Toward that end, the president tapped New Jersey Governor Chris Christie to lead a White House commission that will work to combat the growing problem.
Christie, whose professional interest in the matter became very personal when a close friend from law school became addicted and later overdosed, has been working to combat drug addiction since his earliest forays into public service.
The L.A. Times reported:
“He asked me to help with this and I'm going to,” Christie said. “It's an issue that I care about a lot in New Jersey and for the country and so the president asked me to do this and I was happy to.”
Christie has been friends with Trump for years and has been working behind the scenes with the White House on the issue for months, discussing it with aides including Kellyanne Conway, a fellow New Jersey native, and the president. The commission is being rolled out as part of a new office led by Trump's son-in-law and top advisor, Jared Kushner.
The L.A. Times also noted that despite the fact that Kushner's father was once prosecuted by Christie, the two appeared to have no trouble working together.
But Christie's time in the spotlight wasn't finished with the end of his meeting with the president...
Just a few hours later, a decision was announced in the court case surrounding “Bridgegate,” the scandal that certainly did nothing to help Christie's 2016 presidential bid.

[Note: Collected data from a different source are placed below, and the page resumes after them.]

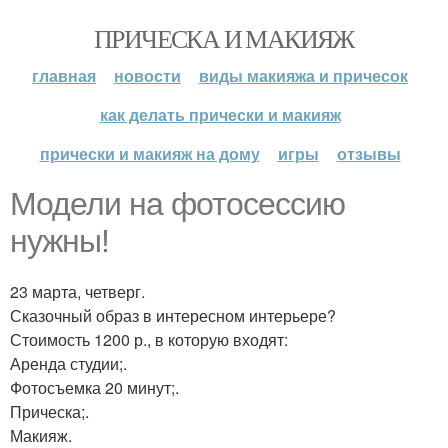
ПРИЧЕСКА И МАКИЯЖ
главная
новости
виды макияжа и причесок
как делать прически и макияж
прически и макияж на дому
игры
отзывы
Модели на фотосессию
нужны!
23 марта, четверг.
Сказочный образ в интересном интерьере?
Стоимость 1200 р., в которую входят:
Аренда студии;.
Фотосъемка 20 минут;.
Прическа;.
Макияж.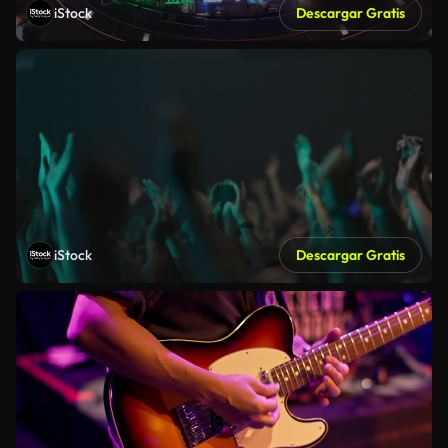
iStock
Descargar Gratis
iStock
Descargar Gratis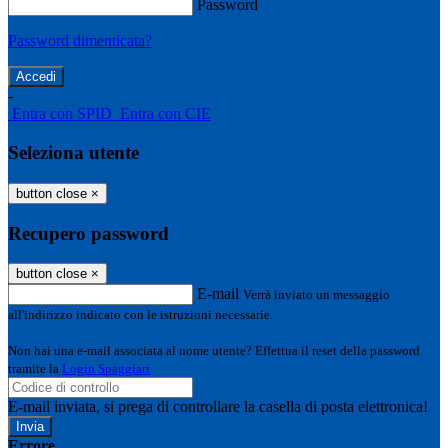
Password
Password dimenticata?
-
Entra con SPID
Entra con CIE
Seleziona utente
button close
×
Recupero password
button close
×
E-mail
Verrà inviato un messaggio
all'indirizzo indicato con le istruzioni necessarie.
Non hai una e-mail associata al nome utente? Effettua il reset della password
tramite la
Login Spaggiari
E-mail inviata, si prega di controllare la casella di posta elettronica!
Errore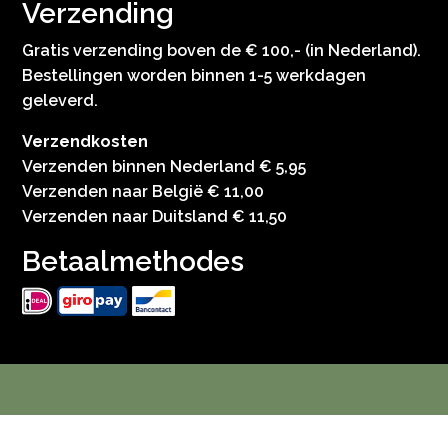
Verzending
Gratis verzending boven de € 100,- (in Nederland).
Bestellingen worden binnen 1-5 werkdagen
geleverd.
Verzendkosten
Verzenden binnen Nederland € 5,95
Verzenden naar België € 11,00
Verzenden naar Duitsland € 11,50
Betaalmethodes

Two former high-level members of the Christie administration were sentenced to prison terms Wednesday in the political scandal that became known as Bridgegate.
Bridget Anne Kelly, 44, a former top aide to the governor whose “time for some traffic problems” email became a focal point of the federal investigation, was given 18 months.
Bill Baroni, 45, the former deputy executive director of the Port Authority of New York and New Jersey, received a 24 month sentence earlier in the day in a separate proceeding in the same courtroom before U.S. District Judge Susan D. Wigenton in Newark.
Judge Wigenton called the case (both Baroni and Kelly were convicted of fraud and conspiracy in November of 2016) “abuse of power,” and cited the culture in Trenton as part of the problem:
“I do believe you got yourself caught up in a culture that lost its way. You used your position to exact political revenge.”
NJ.com clarified exactly what they had done:
The two were charged with helping orchestrate the deliberate shutdown of several local toll lanes at the George Washington Bridge in a plan aimed at causing massive traffic gridlock to punish Fort Lee's mayor for his refusal to endorse the Republican governor for re-election.
Both Baroni and Kelly apologized during sentencing for any harm they may have caused and for the people they had let down, saying that they regretted and were embarrassed by their own actions.
But Judge Wigenton had the last word: “It only served a punitive purpose. You clearly knew, and know today, that it was not legitimate.”
In addition to their time behind bars, Baroni and Kelly will each have to complete 500 hours of community service. They are both currently released on bail.